His face turned a shade of red not dissimilar to the Bordeaux in his glass.
“Ah yes, you spotted that? We are trying to do better.” He muttered for a short while about a change of team and systems before switching the subject entirely, hastily returning the offending publication to his briefcase.
I have a number of similar stories I could share, including the best and brightest of Threadneedle Street getting it hopelessly wrong. In some cases this triggered their own bankruptcy, along with huge losses for their clients (who were hopefully very aware of the risks involved in international money market trading).
When I think back over the last 25 years in this job, I cannot recall a single person I have spoken to who purchased a currency they did not actually spend on a regular basis and have it work out well. In the rare instances someone does ‘win’, a few probing questions will usually reveal it was plain luck, in the same way that even a broken clock is right twice a day.
What should I do?
Stop playing, and start planning. By planning, you can stop the daily misery of moving currency, like cards in a poker game, on the whim of the latest ‘expert’ advice.

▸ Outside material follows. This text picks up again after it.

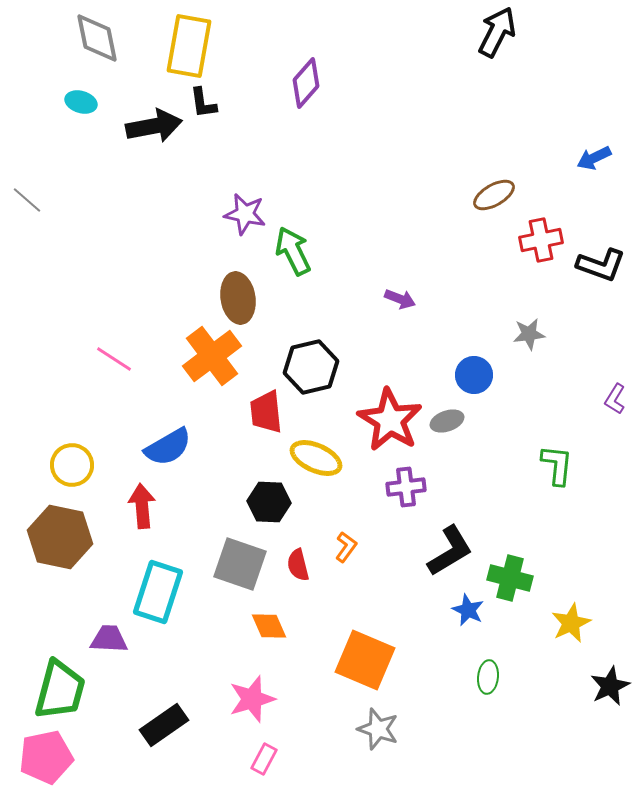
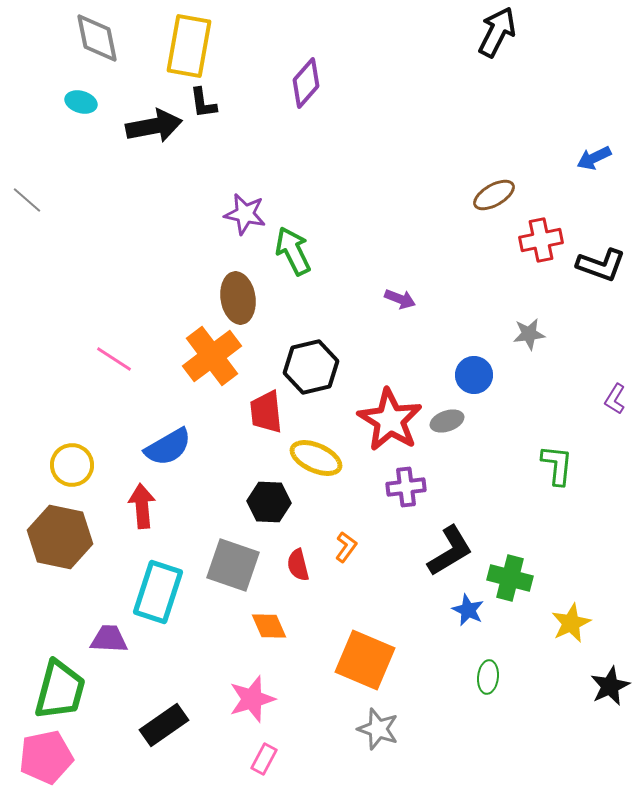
gray square at (240, 564): moved 7 px left, 1 px down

Many people are so focused on the game, they rarely pause to consider how currency actually affects their personal, often unique, situation.
If we step back from currency pundits, stop trying to see round corners, and channel our efforts into some effective financial planning instead, we can gain more clarity.

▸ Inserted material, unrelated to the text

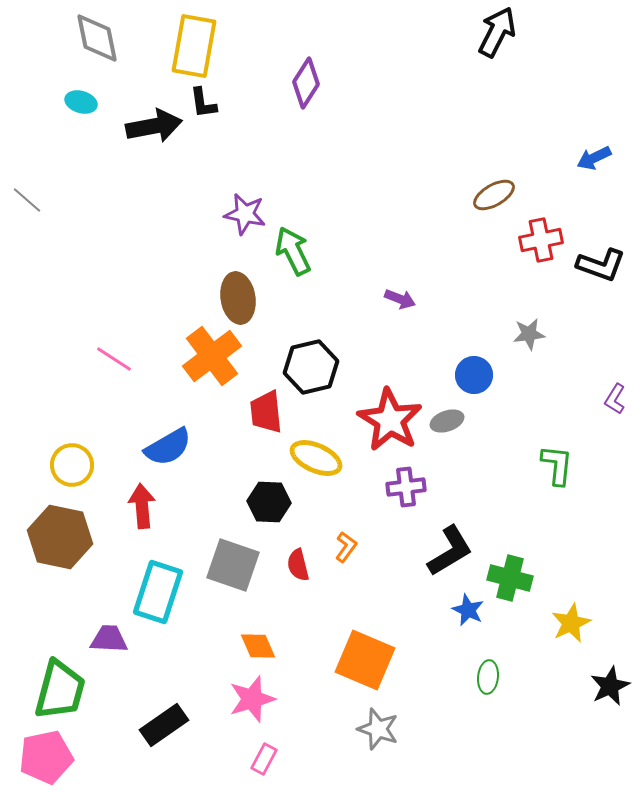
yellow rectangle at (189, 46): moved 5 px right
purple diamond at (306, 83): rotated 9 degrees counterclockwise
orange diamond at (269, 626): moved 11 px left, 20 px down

If you live in France, yet have significant money in sterling, it might be better to take the long-term view. When doing so, it makes sense to protect your capital from the downside by ensuring you have enough euros to live on.
This means really sitting down and taking the time to do some calculations and projections. What are you sure you will need over the next few years? What might you need in the event of unknown emergencies/unexpected expenditures over the next few years? What is a comfortable/ possible length of time to cover? If you are not confident doing this yourself, engage a financial professional to help you.
Several years of forward income (or sufficient to merely supplement your income) in euros may only be a small portion of your overall capital, yet such a buffer allows you to tolerate sterling weakening, without it affecting your own planning or level of anxiety.
Should sterling strengthen in the shorter term, you still have most of your money in that currency, so have not lost much by protecting your savings from the uncertain outlook.
What this enables you to do is watch currency movements as a spectator, not as someone caught up in the thick of it and anxiously glued to updates. If you know that you have, for example, five years of forward income and an emergency fund in the currency in which you live, do the inevitable short-term currency movements matter to you?
We have come across some people who feel very uneasy about such a strategy, even though they know deep down it is completely logical.
“But this is the way I have always done it,” they will cry, as confirmation bias kicks in (our brains are wired to dismiss data/counsel that conflicts with our strongly set beliefs).
Taking yourself out of play can also cause significant fear of missing out, not least because it provides few opportunities to brag about currency ‘strategy’ to friends, family and neighbours. However, this is a small price to pay because when it comes to winning at exchange rates, the best advice is simply not to play.